The Troubadours

Chapter 7

Chapter 73,109 wordsPublic domain

THE TROUBADOURS IN ITALY

To study the development of troubadour literature only in the country of its origin would be to gain a very incomplete idea of its influence. The movement, as we have already said, crossed the Pyrenees, the Alps and the Rhine, and Italy at least owed the very existence of its lyric poetry to the impulse first given by the troubadours. Close relations between Southern France and Northern Italy had existed from an early period: commercial intercourse between the towns on the Mediterranean was in some cases strengthened by treaties; the local nobles were connected by feudal ties resulting from the suzerainty of the Holy Roman Empire. Hence it was natural for troubadours and _joglars_ to visit the Italian towns. Their own language was not so remote from the Italian dialects as to raise any great obstacle to the circulation of their poetry and the petty princes of Northern Italy lent as ready an ear to troubadour songs as the local lords in the South of France. Peire Vidal was at the court of the Marquis of Montferrat so early as 1195; the Marquis of Este, the Count of San Bonifacio at Verona, the Count of [96] Savoy at Turin, the Emperor Frederick II. and other lords of less importance offered a welcome to Provençal poets. More than twenty troubadours are thus known to have visited Italy and in some cases to have made a stay of considerable length. The result was that their poetry soon attracted Italian disciples and imitators. Provençal became the literary language of the noble classes and an Italian school of troubadours arose, of whom Sordello is the most remarkable figure.

Raimbaut de Vaqueiras, who spent a considerable part of his career (1180-1207) with the Marquis of Montferrat, belongs as a troubadour quite as much to Italy as to Southern France. He was the son of a poor noble of Orange and became a troubadour at the court of William IV. of Orange; he exchanged _tensos_ with his patron with whom he seems to have been on very friendly terms and to whom he refers by the pseudonym Engles (English), the reason for which is as yet unknown. Some time later than 1189, he left the court of Orange, apparently in consequence of a dispute with his patron and made his way to Italy, where he led a wandering life until he was admitted to the court of the Marquis of Montferrat. To this period of his career belongs the well-known poem in which he pays his addresses to a Genoese lady.

◆ **Given entries**
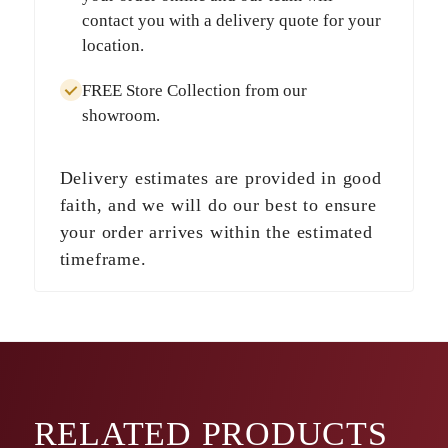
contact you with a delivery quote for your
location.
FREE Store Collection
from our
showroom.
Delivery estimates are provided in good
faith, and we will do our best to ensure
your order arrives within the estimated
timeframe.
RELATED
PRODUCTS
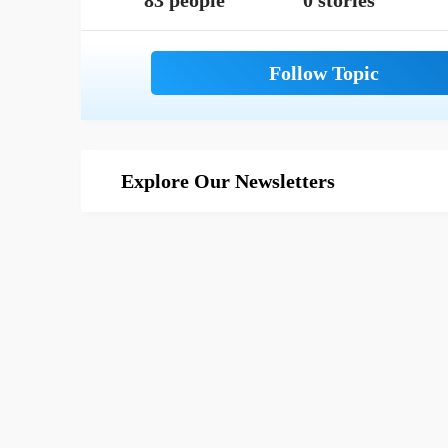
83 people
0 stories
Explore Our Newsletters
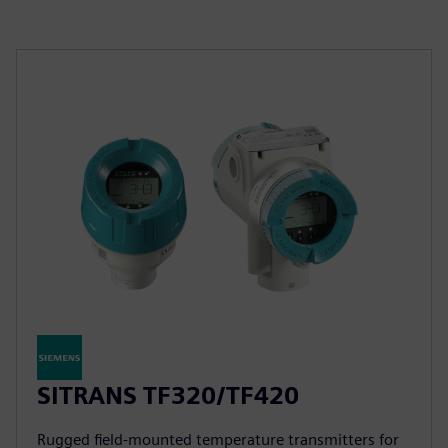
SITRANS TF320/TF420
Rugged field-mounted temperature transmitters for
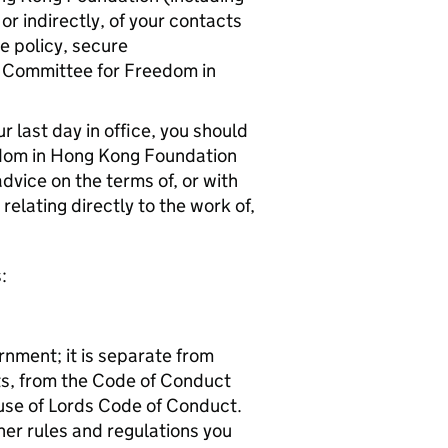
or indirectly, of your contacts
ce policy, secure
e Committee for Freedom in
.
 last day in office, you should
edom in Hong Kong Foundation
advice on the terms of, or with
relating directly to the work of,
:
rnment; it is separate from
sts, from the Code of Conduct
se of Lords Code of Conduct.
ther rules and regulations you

==

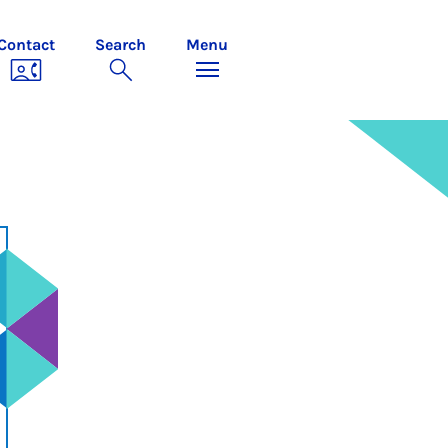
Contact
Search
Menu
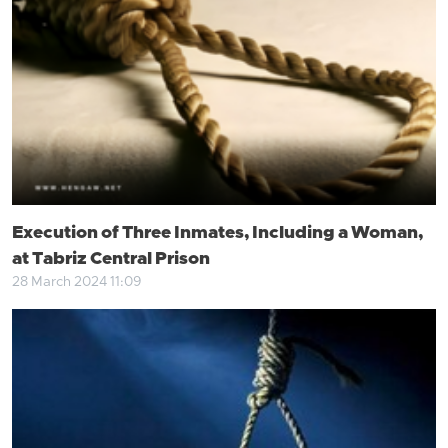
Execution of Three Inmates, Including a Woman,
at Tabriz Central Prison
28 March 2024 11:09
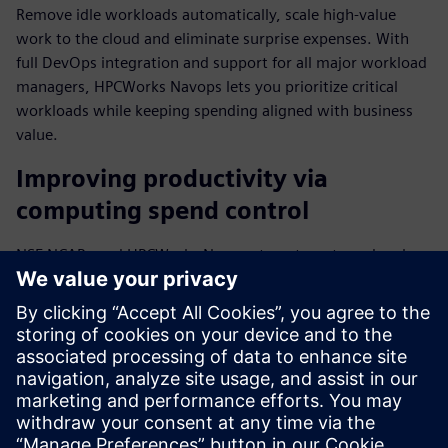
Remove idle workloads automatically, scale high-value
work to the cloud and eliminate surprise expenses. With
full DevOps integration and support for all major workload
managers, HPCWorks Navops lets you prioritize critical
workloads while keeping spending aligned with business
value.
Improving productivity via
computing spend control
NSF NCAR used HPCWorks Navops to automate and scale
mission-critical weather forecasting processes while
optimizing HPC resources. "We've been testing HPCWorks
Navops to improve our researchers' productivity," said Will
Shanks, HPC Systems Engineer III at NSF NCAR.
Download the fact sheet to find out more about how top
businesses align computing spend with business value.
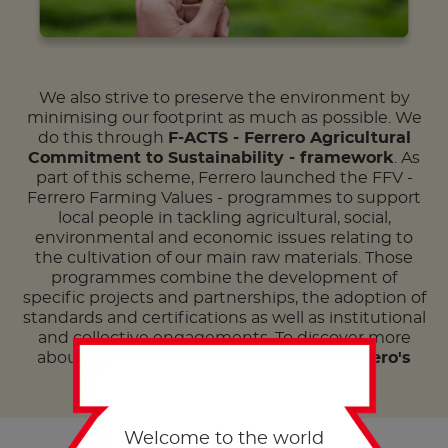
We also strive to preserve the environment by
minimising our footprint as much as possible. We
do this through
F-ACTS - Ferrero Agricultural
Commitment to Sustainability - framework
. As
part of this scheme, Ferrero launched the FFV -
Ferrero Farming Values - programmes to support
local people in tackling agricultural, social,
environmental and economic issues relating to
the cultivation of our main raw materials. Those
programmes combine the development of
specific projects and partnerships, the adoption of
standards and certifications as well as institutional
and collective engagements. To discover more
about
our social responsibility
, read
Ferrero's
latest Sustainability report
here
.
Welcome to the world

◆ **About this task**
Say whether each statement agrees with the passage on troubadours in Italy, answering yes or no and quoting the words from the passage that decide it. (a) Peire Vidal was at the court of the Marquis of Montferrat by 1195. (b) Raimbaut de Vaqueiras was the son of a rich noble of Orange. (c) Fewer than ten troubadours are known to have visited Italy. The material has no connection to the passage on troubadours in Italy.

◆ **Response below**
(a) Yes: "Peire Vidal was at the court of the Marquis of Montferrat so early as 1195"
(b) No: "He was the son of a poor noble of Orange"
(c) No: "More than twenty troubadours are thus known to have visited Italy"